Let your “yes” be “yes” and your “no” be “no.” This ancient phrase might seem unusual in today’s culture where being busy is seen as a sign of importance and finding “work-life” balance seems elusive.
As professionals who strive towards excellence in our fields while still maintaining a healthy network of personal relationships and vital life-giving purpose outside of the office there is a key to allowing our deepest values to set our schedule: be aware of what we are really saying “no” to when we say “yes.” When asked to invest or time and energy into any endeavor simply ask, “By saying, ‘yes’ to this what am I saying ‘no’ to?”
When a manager asks an employee person to work over the weekend to make sure the TPS reports are in order a “yes” to that request means saying “no” to spending quality time with family or friends. That’s a common conflict for many professions that involve working hours in the evenings or on weekends. By pausing to ask, “By saying, ‘yes’ to this what am I saying ‘no’ to?” we can see if the choices we’re making are really helping us to live by our deepest values. For some professionals saying “yes” to working evening or weekend hours creates the opportunity to say “no” to working on a weekday so that they’re free to “yes” to something else of value (maybe chaperoning a child’s field trip at school).
A person might name good health, happiness, contributing to the local community, and positive personal relationships (friends and family) as core values for life. That person keeps those four values in mind when making time and energy commitments. For example, a call comes in with a last minute request to bake cookies for tomorrow’s bake sale to support a much beloved community organization. The organization is one this person wants to support, and it would be a way to contribute to the local community. To meet the deadline a “yes” to this request is also a “no” to a good night’s sleep. When a good night’s sleep is critical for maintaining good health saying “no” to the late night baking and making another contribution to that community organization is a choice that supports this person’s deepest values for both good health and positive contributions to the greater community.
Hidden “yes” and “no” choices face us daily. Saying “no” to that delicious piece of Halloween candy sitting out and taunting us while awaiting the arrival of trick-or-treaters actually means saying “yes” to maintaining good health. Saying “yes” to mindlessly scrolling a Facebook newsfeed while standing in line at the coffee shop might mean saying “no” to the opportunity to connect to the people around us at that very moment. Saying “yes” to watching the 17th inning means saying “no” to a good night’s sleep.

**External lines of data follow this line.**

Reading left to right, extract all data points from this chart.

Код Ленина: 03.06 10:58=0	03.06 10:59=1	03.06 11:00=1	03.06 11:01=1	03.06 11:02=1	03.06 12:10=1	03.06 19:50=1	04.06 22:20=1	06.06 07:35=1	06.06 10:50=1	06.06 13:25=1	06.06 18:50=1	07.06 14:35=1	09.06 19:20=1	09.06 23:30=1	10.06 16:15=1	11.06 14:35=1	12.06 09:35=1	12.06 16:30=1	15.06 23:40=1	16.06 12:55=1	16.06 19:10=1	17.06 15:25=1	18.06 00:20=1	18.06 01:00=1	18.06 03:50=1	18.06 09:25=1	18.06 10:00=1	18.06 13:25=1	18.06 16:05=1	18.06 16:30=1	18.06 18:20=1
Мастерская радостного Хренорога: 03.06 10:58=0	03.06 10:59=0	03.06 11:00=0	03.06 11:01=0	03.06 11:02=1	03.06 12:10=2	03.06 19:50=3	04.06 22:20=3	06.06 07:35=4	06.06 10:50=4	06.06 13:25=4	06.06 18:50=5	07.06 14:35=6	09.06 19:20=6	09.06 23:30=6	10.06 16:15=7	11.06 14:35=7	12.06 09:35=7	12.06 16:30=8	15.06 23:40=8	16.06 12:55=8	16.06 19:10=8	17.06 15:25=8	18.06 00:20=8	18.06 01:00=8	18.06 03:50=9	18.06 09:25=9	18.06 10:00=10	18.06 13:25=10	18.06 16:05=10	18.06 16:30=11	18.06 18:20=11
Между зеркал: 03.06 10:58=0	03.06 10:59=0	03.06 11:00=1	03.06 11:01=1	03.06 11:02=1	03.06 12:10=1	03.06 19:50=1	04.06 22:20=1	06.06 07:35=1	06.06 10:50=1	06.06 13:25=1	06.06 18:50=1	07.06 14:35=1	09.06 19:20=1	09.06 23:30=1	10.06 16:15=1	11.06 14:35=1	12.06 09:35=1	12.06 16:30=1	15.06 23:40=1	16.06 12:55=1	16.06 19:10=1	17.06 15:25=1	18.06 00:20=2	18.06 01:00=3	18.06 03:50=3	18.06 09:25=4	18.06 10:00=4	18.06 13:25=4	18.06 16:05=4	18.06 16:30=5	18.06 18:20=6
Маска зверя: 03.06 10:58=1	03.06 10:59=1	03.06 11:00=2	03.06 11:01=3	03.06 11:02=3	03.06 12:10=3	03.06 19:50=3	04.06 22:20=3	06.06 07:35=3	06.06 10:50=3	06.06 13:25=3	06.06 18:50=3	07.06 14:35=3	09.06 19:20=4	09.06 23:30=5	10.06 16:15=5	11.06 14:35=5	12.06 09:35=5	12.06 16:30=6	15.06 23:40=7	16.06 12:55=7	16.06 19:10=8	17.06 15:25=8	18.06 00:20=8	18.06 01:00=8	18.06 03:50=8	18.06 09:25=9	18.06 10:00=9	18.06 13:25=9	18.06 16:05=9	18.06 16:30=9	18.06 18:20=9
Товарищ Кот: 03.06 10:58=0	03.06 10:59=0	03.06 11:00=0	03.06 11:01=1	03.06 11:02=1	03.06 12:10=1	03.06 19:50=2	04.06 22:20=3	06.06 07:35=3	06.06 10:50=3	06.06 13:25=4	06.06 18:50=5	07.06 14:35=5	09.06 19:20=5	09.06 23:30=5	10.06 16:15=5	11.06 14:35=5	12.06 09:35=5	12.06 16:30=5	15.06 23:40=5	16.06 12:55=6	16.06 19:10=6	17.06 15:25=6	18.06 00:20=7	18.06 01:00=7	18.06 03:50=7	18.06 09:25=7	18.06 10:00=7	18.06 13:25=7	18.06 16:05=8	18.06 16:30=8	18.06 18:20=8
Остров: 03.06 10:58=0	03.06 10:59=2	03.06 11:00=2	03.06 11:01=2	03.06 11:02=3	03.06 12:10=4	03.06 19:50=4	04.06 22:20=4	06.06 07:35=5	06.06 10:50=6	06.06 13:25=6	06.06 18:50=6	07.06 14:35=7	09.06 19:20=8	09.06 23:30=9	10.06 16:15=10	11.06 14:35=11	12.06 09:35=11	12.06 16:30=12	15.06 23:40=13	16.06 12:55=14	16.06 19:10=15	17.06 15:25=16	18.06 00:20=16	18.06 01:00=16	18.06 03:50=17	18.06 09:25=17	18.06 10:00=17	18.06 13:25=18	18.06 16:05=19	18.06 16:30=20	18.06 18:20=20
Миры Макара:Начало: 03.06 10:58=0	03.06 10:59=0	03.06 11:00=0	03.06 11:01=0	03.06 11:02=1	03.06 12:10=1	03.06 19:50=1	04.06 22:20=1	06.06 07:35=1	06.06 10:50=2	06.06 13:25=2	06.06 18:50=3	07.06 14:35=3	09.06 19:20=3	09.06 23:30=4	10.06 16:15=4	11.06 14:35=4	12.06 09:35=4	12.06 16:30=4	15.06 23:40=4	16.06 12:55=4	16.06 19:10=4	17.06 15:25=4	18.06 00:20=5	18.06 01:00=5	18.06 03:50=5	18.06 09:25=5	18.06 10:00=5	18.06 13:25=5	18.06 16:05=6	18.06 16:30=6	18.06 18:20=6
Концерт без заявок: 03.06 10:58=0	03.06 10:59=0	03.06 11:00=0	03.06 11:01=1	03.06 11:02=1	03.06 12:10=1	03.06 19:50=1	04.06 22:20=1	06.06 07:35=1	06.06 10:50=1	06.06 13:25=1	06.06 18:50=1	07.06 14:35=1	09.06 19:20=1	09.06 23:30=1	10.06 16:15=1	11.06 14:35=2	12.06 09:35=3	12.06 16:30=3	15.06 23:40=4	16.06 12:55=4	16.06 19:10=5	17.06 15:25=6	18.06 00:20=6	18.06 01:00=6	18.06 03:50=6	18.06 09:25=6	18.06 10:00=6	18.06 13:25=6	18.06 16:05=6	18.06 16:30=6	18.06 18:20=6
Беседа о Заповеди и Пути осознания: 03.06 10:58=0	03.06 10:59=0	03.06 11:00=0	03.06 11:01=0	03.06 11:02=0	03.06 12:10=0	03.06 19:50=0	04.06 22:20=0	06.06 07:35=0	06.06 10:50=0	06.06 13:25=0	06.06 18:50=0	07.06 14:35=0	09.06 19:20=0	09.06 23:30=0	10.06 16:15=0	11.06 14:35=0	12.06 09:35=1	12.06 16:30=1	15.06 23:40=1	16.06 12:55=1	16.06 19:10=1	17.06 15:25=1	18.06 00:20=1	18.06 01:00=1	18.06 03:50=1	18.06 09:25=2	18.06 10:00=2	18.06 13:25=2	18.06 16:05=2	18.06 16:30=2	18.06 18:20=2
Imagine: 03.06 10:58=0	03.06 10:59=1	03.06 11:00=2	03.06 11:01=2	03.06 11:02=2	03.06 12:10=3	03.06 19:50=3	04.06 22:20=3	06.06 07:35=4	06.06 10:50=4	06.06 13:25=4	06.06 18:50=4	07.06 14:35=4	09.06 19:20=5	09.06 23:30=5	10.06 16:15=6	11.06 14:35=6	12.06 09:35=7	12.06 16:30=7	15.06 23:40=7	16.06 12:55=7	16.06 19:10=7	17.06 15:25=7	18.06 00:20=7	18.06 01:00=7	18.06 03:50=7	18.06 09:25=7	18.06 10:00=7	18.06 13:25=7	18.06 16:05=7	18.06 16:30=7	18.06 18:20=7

I am given many wonderful opportunities to serve our community. Saying “yes” to some of these opportunities aligns with my core value to serve others. However, when I say “yes” to so many wonderful opportunities that my schedule is too full to have time to exercise I am also saying “no” to good health and am not allowing that core value to guide my schedule.
Simply taking a moment to consider, “By saying, ‘yes’ to this what am I saying ‘no’ to?” when making time commitments allows me to ensure that all of my core values are being lived out through my choices.
I am proud to serve as the Senior Pastor of Central United Methodist Church where this idea helps us to set our goals as an organization. We value serving our local community in Ballston, and utilizing our church facilities for as many community groups as we can. One of the vital ministries of our church is to serve a hot breakfast on Friday mornings for our homeless friends. This ministry of hospitality and service is important to us as a church. On Thursday nights we prep the food to be cooked in the morning, and we set up the fellowship hall to welcome our guests on Friday. This means that we must say “no” to various requests we get to use our fellowship hall on Thursday nights. While we would love to accommodate these groups, we know that by saying “no” to their request to use the space on Thursday nights it allows us to prepare the space and say “yes” to welcoming our Friday morning guests.